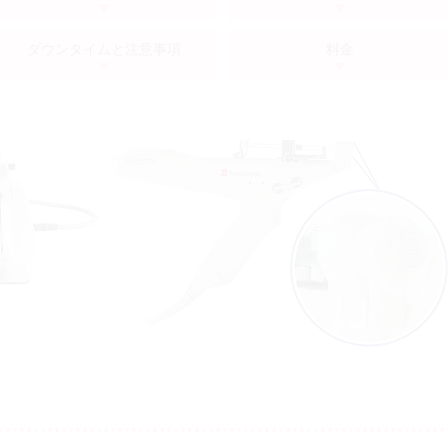
ダウンタイムと注意事項
料金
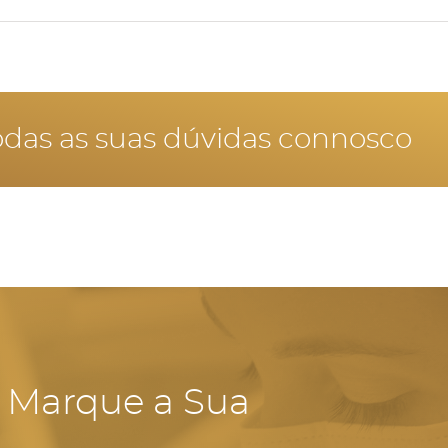
 branqueamento dentário em grávidas.
odas as suas dúvidas connosco
- Marque a Sua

_ _ _ _

Without the pictures, give every line above again exactly.

ダウンタイムと注意事項
料金
 branqueamento dentário em grávidas.
odas as suas dúvidas connosco
- Marque a Sua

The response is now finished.